Fig. 6: Slc13a3 deficiency inhibits the growth of β-catenin-activated HCCs.

a Cell viability of HepG2 and SNU398 cells. Stably control (sgControl, gray curve) and SLC13A3-deficient (sgSLC13A3, blue curve) cells were established by infection with CRISPR/Cas9 sgControl or sgSLC13A3 lentivirus, respectively. For re-expression study, sgControl and sgSLC13A3 cells were transfected with empty vector (EV, red)- or SLC13A3-overexpressing (purple) plasmids for 24 h. Cell viability was determined at the indicated time points. Data are presented as the mean ± SEM (n = 3 independent experiments).

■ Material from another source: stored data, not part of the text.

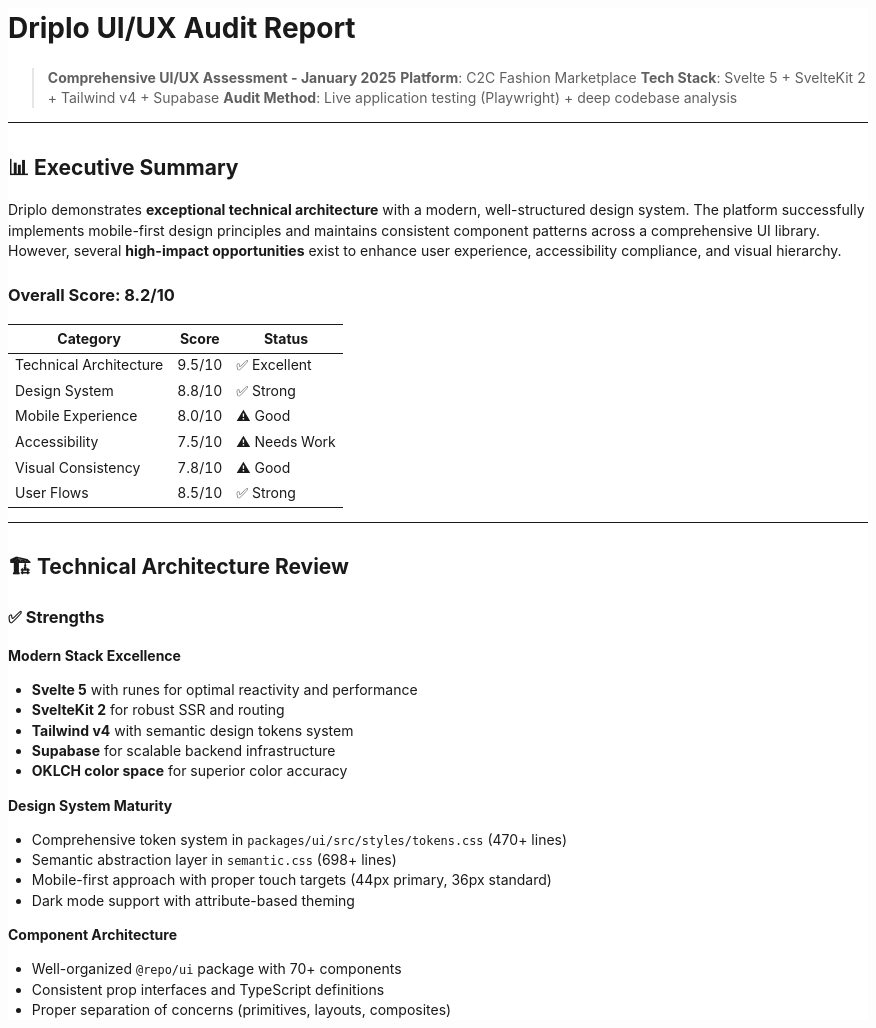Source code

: # Driplo UI/UX Audit Report

> **Comprehensive UI/UX Assessment - January 2025**
> **Platform**: C2C Fashion Marketplace
> **Tech Stack**: Svelte 5 + SvelteKit 2 + Tailwind v4 + Supabase
> **Audit Method**: Live application testing (Playwright) + deep codebase analysis

---

## 📊 Executive Summary

Driplo demonstrates **exceptional technical architecture** with a modern, well-structured design system. The platform successfully implements mobile-first design principles and maintains consistent component patterns across a comprehensive UI library. However, several **high-impact opportunities** exist to enhance user experience, accessibility compliance, and visual hierarchy.

### **Overall Score: 8.2/10**

| Category | Score | Status |
|----------|-------|--------|
| Technical Architecture | 9.5/10 | ✅ Excellent |
| Design System | 8.8/10 | ✅ Strong |
| Mobile Experience | 8.0/10 | ⚠️ Good |
| Accessibility | 7.5/10 | ⚠️ Needs Work |
| Visual Consistency | 7.8/10 | ⚠️ Good |
| User Flows | 8.5/10 | ✅ Strong |

---

## 🏗️ Technical Architecture Review

### **✅ Strengths**

**Modern Stack Excellence**
- **Svelte 5** with runes for optimal reactivity and performance
- **SvelteKit 2** for robust SSR and routing
- **Tailwind v4** with semantic design tokens system
- **Supabase** for scalable backend infrastructure
- **OKLCH color space** for superior color accuracy

**Design System Maturity**
- Comprehensive token system in `packages/ui/src/styles/tokens.css` (470+ lines)
- Semantic abstraction layer in `semantic.css` (698+ lines)
- Mobile-first approach with proper touch targets (44px primary, 36px standard)
- Dark mode support with attribute-based theming

**Component Architecture**
- Well-organized `@repo/ui` package with 70+ components
- Consistent prop interfaces and TypeScript definitions
- Proper separation of concerns (primitives, layouts, composites)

Statistical analysis was performed using one-way ANOVA test. b Colony formation was measured by incubating infected cells in 12-well plates for 2 weeks. c Representative western blots of SLC13A3, SLC7A5, SLC3A2, FTH1, TfR1, and GPX4 in sgControl and sgSLC13A3 HepG2 and SNU398 cells (n = 3 independent experiments, two replicates per group). d Mouse study design. Mice were intravenously injected with AAV8-CRISPR/Cas9 sgControl or sgSlc13a3 virus. After two weeks, mice were subjected to hydrodynamic tail vein injection (HTVi) of c-Met/β-catenin plasmids or AKT/β-catenin plasmids to induce liver tumors. e Mice were euthanized when they developed a high burden of liver tumors (sgControl, gray curve; sgSlc13a3, blue curve). The log-rank test was used to compare overall survival between groups. f Gross images of liver tumors in mice with or without sgSlc13a3 injection. Images were representative shown out of 6 independent mice per group. g Representative images of H&E and IHC staining. Images were representative shown out of 6 independent mice per group. Scale bar, 200 μm. Source data are provided as a Source Data file.